-- Extract --
================================
Albert Saijo

Name Albert Saijo
Born February 4 1926
Died June 2 2011
Birth Location Los Angeles, CA

Albert Fairchild Saijo (1926-2011) was the author of numerous books and was equally skilled as a designer and woodworker as he was a philosopher and poet. He was the inspiration for Beat writer Jack Kerouac's character "George Baso" in his novel Big Sur , and is frequently associated with San Francisco Beat generation poets such as Lew Welch, Joanne Kyger, Philip Whalen and Gary Snyder.
================================
-- Information supplied --
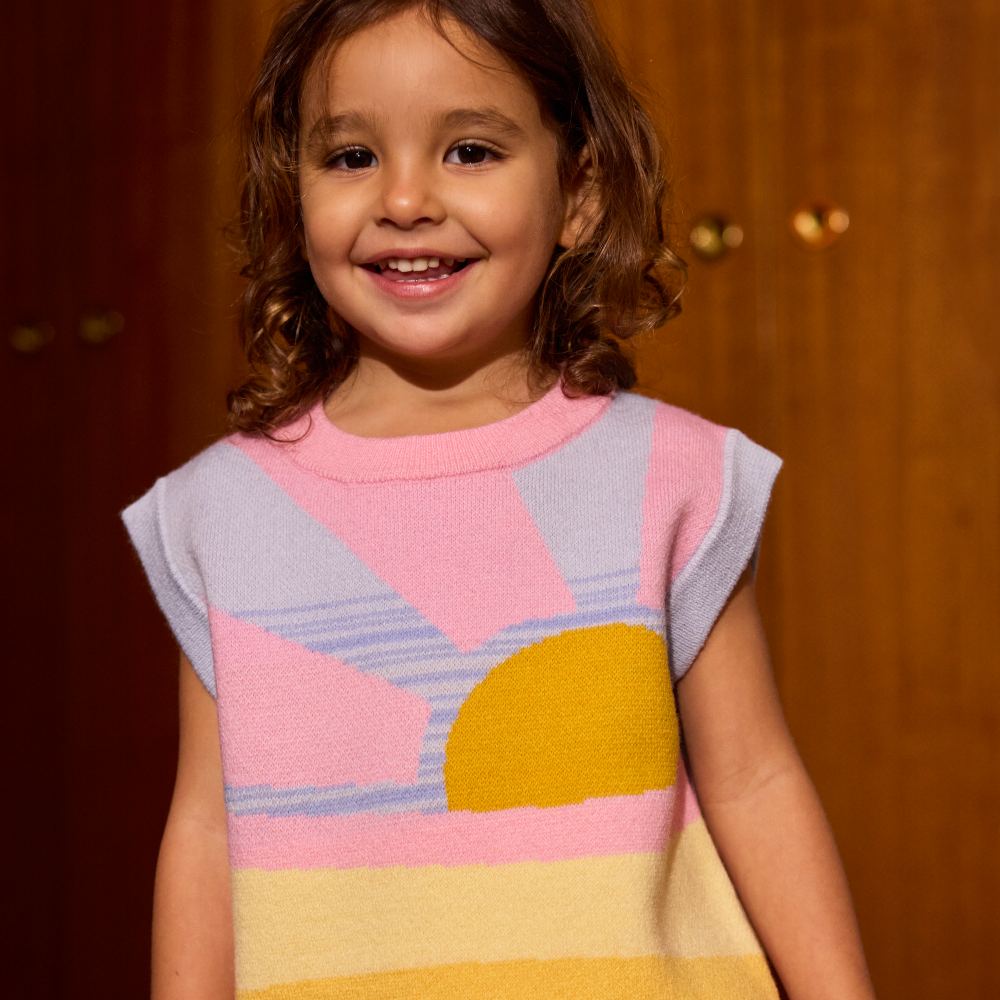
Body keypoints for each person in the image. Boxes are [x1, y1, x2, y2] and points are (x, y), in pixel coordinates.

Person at [122, 1, 878, 998]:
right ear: (287, 197)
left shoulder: (667, 476)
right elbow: (207, 825)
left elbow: (754, 777)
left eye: (469, 149)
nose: (404, 199)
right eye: (349, 158)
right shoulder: (220, 513)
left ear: (578, 194)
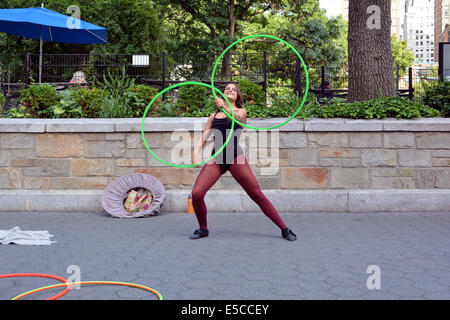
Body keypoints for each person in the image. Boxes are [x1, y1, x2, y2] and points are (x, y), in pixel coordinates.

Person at [189, 83, 297, 241]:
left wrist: (225, 107)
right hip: (217, 158)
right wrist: (196, 152)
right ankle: (203, 229)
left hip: (234, 157)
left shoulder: (240, 111)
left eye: (234, 90)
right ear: (222, 93)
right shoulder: (213, 116)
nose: (230, 90)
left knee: (256, 194)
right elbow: (204, 135)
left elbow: (238, 119)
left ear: (238, 96)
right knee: (196, 194)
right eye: (227, 89)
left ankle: (284, 228)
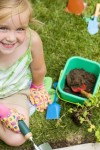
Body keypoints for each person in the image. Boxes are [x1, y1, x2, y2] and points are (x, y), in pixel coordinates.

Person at [0, 0, 51, 147]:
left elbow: (38, 68)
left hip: (15, 93)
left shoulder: (32, 41)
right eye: (3, 28)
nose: (11, 37)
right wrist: (3, 113)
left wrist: (37, 87)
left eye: (20, 29)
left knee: (17, 138)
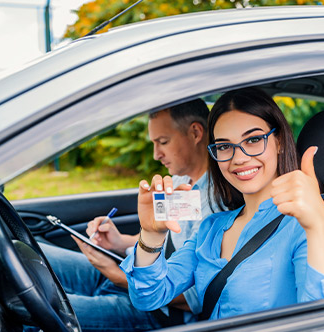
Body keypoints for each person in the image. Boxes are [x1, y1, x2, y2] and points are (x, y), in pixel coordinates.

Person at [121, 87, 324, 320]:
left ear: (279, 141)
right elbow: (148, 297)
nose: (238, 158)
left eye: (253, 140)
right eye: (224, 146)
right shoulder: (211, 228)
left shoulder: (306, 225)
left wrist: (319, 223)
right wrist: (150, 235)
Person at [32, 99, 217, 332]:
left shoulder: (216, 203)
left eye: (163, 142)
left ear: (196, 132)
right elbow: (168, 243)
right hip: (134, 273)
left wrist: (117, 276)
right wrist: (119, 242)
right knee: (33, 257)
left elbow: (195, 298)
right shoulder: (180, 183)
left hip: (161, 312)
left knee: (36, 316)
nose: (156, 154)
================================
-- Exercise set --
1 – Summarize the Albert Saijo profile in two sentences.
2 – Turn the paragraph of the Albert Saijo profile that opens with "Albert Fairchild Saijo (1926-2011)" into a brief bulleted list of its main facts.

-- Task-by-task solutions --
1 – Albert Fairchild Saijo, born in Los Angeles on February 4, 1926, and died June 2, 2011, wrote numerous books and was as skilled at design and woodworking as at philosophy and poetry. He inspired the character "George Baso" in Jack Kerouac's novel Big Sur and is often linked with San Francisco Beat poets such as Lew Welch, Joanne Kyger, Philip Whalen and Gary Snyder.

2 –
- Albert Fairchild Saijo (1926-2011) wrote numerous books.
- He was equally skilled as a designer, woodworker, philosopher and poet.
- He inspired the character "George Baso" in Jack Kerouac's novel Big Sur.
- He is often associated with San Francisco Beat poets Lew Welch, Joanne Kyger, Philip Whalen and Gary Snyder.